### What you need to do
Rewrite these rows with "Log entry" replaced by "Recorded reading" wherever it occurs, leaving everything else unchanged.

════

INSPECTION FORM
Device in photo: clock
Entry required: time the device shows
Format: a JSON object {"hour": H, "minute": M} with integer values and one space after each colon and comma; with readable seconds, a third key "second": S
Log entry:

════

### Task response
INSPECTION FORM
Device in photo: clock
Entry required: time the device shows
Format: a JSON object {"hour": H, "minute": M} with integer values and one space after each colon and comma; with readable seconds, a third key "second": S
Recorded reading:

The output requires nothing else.